### [TASK DESCRIPTION]
Return the following listing verbatim, every line in its original order, with no changes.

# START OF RECORDS FOR THE TASK

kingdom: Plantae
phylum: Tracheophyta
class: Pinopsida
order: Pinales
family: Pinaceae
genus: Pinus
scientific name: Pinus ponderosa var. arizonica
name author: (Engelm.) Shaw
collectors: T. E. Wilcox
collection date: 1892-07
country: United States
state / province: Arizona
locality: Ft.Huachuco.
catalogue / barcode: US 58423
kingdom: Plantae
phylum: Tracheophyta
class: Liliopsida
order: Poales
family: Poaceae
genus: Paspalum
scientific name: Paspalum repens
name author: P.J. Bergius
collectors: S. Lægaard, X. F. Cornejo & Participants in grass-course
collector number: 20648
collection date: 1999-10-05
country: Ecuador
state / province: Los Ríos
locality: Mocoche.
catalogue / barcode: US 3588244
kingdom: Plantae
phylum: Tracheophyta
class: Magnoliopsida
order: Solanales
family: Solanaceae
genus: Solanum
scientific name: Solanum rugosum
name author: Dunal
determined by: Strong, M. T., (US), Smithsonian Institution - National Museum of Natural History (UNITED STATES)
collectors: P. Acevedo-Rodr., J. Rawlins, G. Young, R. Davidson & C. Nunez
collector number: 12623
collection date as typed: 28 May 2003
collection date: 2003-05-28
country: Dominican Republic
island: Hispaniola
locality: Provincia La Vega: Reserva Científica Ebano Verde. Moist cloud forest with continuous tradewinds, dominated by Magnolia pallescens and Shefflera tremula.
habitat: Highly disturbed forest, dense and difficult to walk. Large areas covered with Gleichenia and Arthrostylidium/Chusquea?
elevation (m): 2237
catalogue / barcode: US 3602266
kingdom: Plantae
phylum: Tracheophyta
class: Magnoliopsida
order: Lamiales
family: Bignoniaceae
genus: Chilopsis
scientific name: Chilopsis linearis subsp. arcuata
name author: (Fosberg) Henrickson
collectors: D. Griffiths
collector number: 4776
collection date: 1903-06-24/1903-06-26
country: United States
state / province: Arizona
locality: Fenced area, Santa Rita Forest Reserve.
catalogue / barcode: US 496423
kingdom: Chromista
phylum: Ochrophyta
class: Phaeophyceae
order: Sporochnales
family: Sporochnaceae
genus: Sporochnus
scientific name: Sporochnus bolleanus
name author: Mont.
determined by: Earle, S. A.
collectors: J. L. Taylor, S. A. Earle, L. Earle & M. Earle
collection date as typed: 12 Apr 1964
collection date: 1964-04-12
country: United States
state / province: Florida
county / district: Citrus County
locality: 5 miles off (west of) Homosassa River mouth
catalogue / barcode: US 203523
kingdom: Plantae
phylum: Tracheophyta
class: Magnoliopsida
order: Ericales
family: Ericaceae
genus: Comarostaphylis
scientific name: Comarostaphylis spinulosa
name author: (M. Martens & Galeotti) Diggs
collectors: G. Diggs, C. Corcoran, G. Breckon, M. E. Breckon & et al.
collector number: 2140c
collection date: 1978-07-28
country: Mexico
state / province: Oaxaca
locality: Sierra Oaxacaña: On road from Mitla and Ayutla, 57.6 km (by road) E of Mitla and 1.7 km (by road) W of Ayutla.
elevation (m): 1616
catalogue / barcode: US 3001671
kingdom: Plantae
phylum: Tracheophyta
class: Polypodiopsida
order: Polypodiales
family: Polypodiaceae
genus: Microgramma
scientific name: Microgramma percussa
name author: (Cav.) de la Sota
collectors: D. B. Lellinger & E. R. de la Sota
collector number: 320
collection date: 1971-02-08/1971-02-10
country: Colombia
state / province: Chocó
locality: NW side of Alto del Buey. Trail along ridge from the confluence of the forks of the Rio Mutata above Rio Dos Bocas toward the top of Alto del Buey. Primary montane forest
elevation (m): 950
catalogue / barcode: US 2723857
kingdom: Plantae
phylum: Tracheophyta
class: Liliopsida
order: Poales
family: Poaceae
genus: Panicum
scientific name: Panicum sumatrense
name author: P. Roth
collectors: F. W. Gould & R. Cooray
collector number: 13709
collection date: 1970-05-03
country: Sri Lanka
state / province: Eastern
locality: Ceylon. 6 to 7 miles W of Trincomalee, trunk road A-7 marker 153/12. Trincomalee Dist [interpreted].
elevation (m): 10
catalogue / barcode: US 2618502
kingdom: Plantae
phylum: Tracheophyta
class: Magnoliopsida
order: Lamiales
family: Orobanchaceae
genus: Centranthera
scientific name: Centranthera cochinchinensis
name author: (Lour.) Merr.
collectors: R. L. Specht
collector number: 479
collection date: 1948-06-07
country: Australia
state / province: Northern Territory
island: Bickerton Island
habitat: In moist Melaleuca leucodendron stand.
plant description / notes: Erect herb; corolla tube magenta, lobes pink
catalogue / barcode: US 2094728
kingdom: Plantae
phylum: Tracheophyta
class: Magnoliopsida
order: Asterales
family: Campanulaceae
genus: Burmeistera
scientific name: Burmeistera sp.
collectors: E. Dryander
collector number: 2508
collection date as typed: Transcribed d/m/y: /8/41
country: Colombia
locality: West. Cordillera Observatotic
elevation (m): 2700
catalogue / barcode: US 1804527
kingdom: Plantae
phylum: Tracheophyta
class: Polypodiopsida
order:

# END OF RECORDS FOR THE TASK

### [RESULT OF THIS TASK]
kingdom: Plantae
phylum: Tracheophyta
class: Pinopsida
order: Pinales
family: Pinaceae
genus: Pinus
scientific name: Pinus ponderosa var. arizonica
name author: (Engelm.) Shaw
collectors: T. E. Wilcox
collection date: 1892-07
country: United States
state / province: Arizona
locality: Ft.Huachuco.
catalogue / barcode: US 58423
kingdom: Plantae
phylum: Tracheophyta
class: Liliopsida
order: Poales
family: Poaceae
genus: Paspalum
scientific name: Paspalum repens
name author: P.J. Bergius
collectors: S. Lægaard, X. F. Cornejo & Participants in grass-course
collector number: 20648
collection date: 1999-10-05
country: Ecuador
state / province: Los Ríos
locality: Mocoche.
catalogue / barcode: US 3588244
kingdom: Plantae
phylum: Tracheophyta
class: Magnoliopsida
order: Solanales
family: Solanaceae
genus: Solanum
scientific name: Solanum rugosum
name author: Dunal
determined by: Strong, M. T., (US), Smithsonian Institution - National Museum of Natural History (UNITED STATES)
collectors: P. Acevedo-Rodr., J. Rawlins, G. Young, R. Davidson & C. Nunez
collector number: 12623
collection date as typed: 28 May 2003
collection date: 2003-05-28
country: Dominican Republic
island: Hispaniola
locality: Provincia La Vega: Reserva Científica Ebano Verde. Moist cloud forest with continuous tradewinds, dominated by Magnolia pallescens and Shefflera tremula.
habitat: Highly disturbed forest, dense and difficult to walk. Large areas covered with Gleichenia and Arthrostylidium/Chusquea?
elevation (m): 2237
catalogue / barcode: US 3602266
kingdom: Plantae
phylum: Tracheophyta
class: Magnoliopsida
order: Lamiales
family: Bignoniaceae
genus: Chilopsis
scientific name: Chilopsis linearis subsp. arcuata
name author: (Fosberg) Henrickson
collectors: D. Griffiths
collector number: 4776
collection date: 1903-06-24/1903-06-26
country: United States
state / province: Arizona
locality: Fenced area, Santa Rita Forest Reserve.
catalogue / barcode: US 496423
kingdom: Chromista
phylum: Ochrophyta
class: Phaeophyceae
order: Sporochnales
family: Sporochnaceae
genus: Sporochnus
scientific name: Sporochnus bolleanus
name author: Mont.
determined by: Earle, S. A.
collectors: J. L. Taylor, S. A. Earle, L. Earle & M. Earle
collection date as typed: 12 Apr 1964
collection date: 1964-04-12
country: United States
state / province: Florida
county / district: Citrus County
locality: 5 miles off (west of) Homosassa River mouth
catalogue / barcode: US 203523
kingdom: Plantae
phylum: Tracheophyta
class: Magnoliopsida
order: Ericales
family: Ericaceae
genus: Comarostaphylis
scientific name: Comarostaphylis spinulosa
name author: (M. Martens & Galeotti) Diggs
collectors: G. Diggs, C. Corcoran, G. Breckon, M. E. Breckon & et al.
collector number: 2140c
collection date: 1978-07-28
country: Mexico
state / province: Oaxaca
locality: Sierra Oaxacaña: On road from Mitla and Ayutla, 57.6 km (by road) E of Mitla and 1.7 km (by road) W of Ayutla.
elevation (m): 1616
catalogue / barcode: US 3001671
kingdom: Plantae
phylum: Tracheophyta
class: Polypodiopsida
order: Polypodiales
family: Polypodiaceae
genus: Microgramma
scientific name: Microgramma percussa
name author: (Cav.) de la Sota
collectors: D. B. Lellinger & E. R. de la Sota
collector number: 320
collection date: 1971-02-08/1971-02-10
country: Colombia
state / province: Chocó
locality: NW side of Alto del Buey. Trail along ridge from the confluence of the forks of the Rio Mutata above Rio Dos Bocas toward the top of Alto del Buey. Primary montane forest
elevation (m): 950
catalogue / barcode: US 2723857
kingdom: Plantae
phylum: Tracheophyta
class: Liliopsida
order: Poales
family: Poaceae
genus: Panicum
scientific name: Panicum sumatrense
name author: P. Roth
collectors: F. W. Gould & R. Cooray
collector number: 13709
collection date: 1970-05-03
country: Sri Lanka
state / province: Eastern
locality: Ceylon. 6 to 7 miles W of Trincomalee, trunk road A-7 marker 153/12. Trincomalee Dist [interpreted].
elevation (m): 10
catalogue / barcode: US 2618502
kingdom: Plantae
phylum: Tracheophyta
class: Magnoliopsida
order: Lamiales
family: Orobanchaceae
genus: Centranthera
scientific name: Centranthera cochinchinensis
name author: (Lour.) Merr.
collectors: R. L. Specht
collector number: 479
collection date: 1948-06-07
country: Australia
state / province: Northern Territory
island: Bickerton Island
habitat: In moist Melaleuca leucodendron stand.
plant description / notes: Erect herb; corolla tube magenta, lobes pink
catalogue / barcode: US 2094728
kingdom: Plantae
phylum: Tracheophyta
class: Magnoliopsida
order: Asterales
family: Campanulaceae
genus: Burmeistera
scientific name: Burmeistera sp.
collectors: E. Dryander
collector number: 2508
collection date as typed: Transcribed d/m/y: /8/41
country: Colombia
locality: West. Cordillera Observatotic
elevation (m): 2700
catalogue / barcode: US 1804527
kingdom: Plantae
phylum: Tracheophyta
class: Polypodiopsida
order:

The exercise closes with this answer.